‘Global nuclear arsenal to grow for first time since Cold War’

STOCKHOLM: Quantity nuclear weapons The world will increase over the next decade after 35 years of decline as global tensions flare amid Russia’s entry into war in Ukraine, researchers said Monday.
Nine nuclear powers – Britain, China, France, India, Israel, North Korea, Pakistan, the US and Russia – have 12,705 nuclear warheads at the beginning of 2022, or fewer than 375 warheads at the beginning of 2021, according to the report. estimates by the Stockholm International Peace Research Institute (SIPRI).
This number has dropped from a high of more than 70,000 in 1986, as the US and Russia have steadily reduced the vast arsenals built up during the Cold War.
However, this era of disarmament appears to be coming to an end, and the risk of nuclear escalation is currently at its highest level in the post-Cold War era, SIPRI researchers said.
“Soon we will get to the point where, for the first time since the end of the Cold War, the number of global nuclear weapons in the world may begin to increase for the first time,” said Matt Korda, a of the report’s co-authors, told AFP.
“It really is a dangerous kind of territory.”
After a “slight” decrease last year, “nuclear arsenals are expected to grow over the next decade,” SIPRI said.
During the war in Ukraine, the President of Russia Vladimir Putin in some cases referred to the use of nuclear weapons.
Meanwhile, a number of countries, including China and Britain, are formally or informally modernizing or enhancing their arsenals, the institute said.
“It will be very difficult to make progress on disarmament in the coming years because of this war and because of the way Putin talks about his nuclear weapons,” Korda said.
These disturbing statements are prompting “so many other nuclear-armed states to think about their own nuclear strategies,” he added.
According to SIPRI, although the UN treaty banning nuclear weapons took effect in early 2021 and the “New START” treaty between the US and Russia was in effect for five years, the situation has deteriorated for some time, according to SIPRI.
Iran’s nuclear program and development of increasingly advanced hypersonic missiles have raised concerns.
SIPRI noted that the decrease in total arms was due to the US and Russia having “dismantled retired warheads”, SIPRI noted, while the number of active weapons remained “relatively stable”.
Moscow and Washington alone account for 90% of the world’s area nuclear arsenal.
Russia remains the largest nuclear power, with 5,977 warheads at the start of 2022, down 280 warheads from a year ago, either deployed, stockpiled or awaiting scrapping, according to the institute.
Its more than 1,600 warheads are expected to be operational immediately, SIPRI said.
Meanwhile, the United States has 5,428 warheads, 120 fewer than last year, but more deployed than Russia, at 1,750.
In terms of overall numbers, China is third with 350, followed by France with 290, UK with 225, Pakistan with 165, India with 160 and Israel with 90.
Israel is the only one of the nine countries that has not officially admitted to having nuclear weapons.
On the North Korean side, SIPRI said for the first time that Kim Jong-Un’s Communist regime now has 20 nuclear warheads.
Pyongyang is said to have enough materials to make about 50 of them.
In early 2022, the five permanent nuclear-armed members of the United Nations Security Council – Great Britain, China, France, Russia and the United States – issued a declaration that “nuclear war cannot be won and never had to fight”.
However, SIPRI noted, all five “continue to expand or modernize their nuclear arsenals and appear to be increasing the possibility of using nuclear weapons in their military strategies.”
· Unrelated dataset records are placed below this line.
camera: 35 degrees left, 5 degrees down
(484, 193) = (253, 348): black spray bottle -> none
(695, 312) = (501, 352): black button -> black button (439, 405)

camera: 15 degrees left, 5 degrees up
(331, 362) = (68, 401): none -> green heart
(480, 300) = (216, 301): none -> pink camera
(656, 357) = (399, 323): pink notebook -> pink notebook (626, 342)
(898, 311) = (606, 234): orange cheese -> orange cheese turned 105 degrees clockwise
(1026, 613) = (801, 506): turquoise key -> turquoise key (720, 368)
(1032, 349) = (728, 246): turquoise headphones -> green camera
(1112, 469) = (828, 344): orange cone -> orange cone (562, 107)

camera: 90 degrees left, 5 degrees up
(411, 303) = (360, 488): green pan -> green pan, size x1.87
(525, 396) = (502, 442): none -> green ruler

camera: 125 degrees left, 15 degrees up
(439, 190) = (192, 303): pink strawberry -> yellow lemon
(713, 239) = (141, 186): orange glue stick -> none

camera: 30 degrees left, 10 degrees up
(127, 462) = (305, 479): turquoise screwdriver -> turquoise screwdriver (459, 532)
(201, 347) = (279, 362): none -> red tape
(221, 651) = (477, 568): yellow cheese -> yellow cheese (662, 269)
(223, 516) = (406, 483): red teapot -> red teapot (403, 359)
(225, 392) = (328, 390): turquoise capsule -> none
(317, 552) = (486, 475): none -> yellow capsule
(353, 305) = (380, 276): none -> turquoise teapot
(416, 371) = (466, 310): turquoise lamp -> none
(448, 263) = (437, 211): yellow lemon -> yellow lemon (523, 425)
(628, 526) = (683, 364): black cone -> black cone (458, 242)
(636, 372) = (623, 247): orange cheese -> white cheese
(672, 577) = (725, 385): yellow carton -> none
“China is in the midst of a significant expansion of its nuclear arsenal, which satellite images show includes the construction of more than 300 new missile silos,” it said.
According to the Pentagon, Beijing could have 700 warheads by 2027.
Last year, Britain said it would raise a ceiling on its total stockpile of warheads and would no longer make data on the country’s active nuclear weapons public.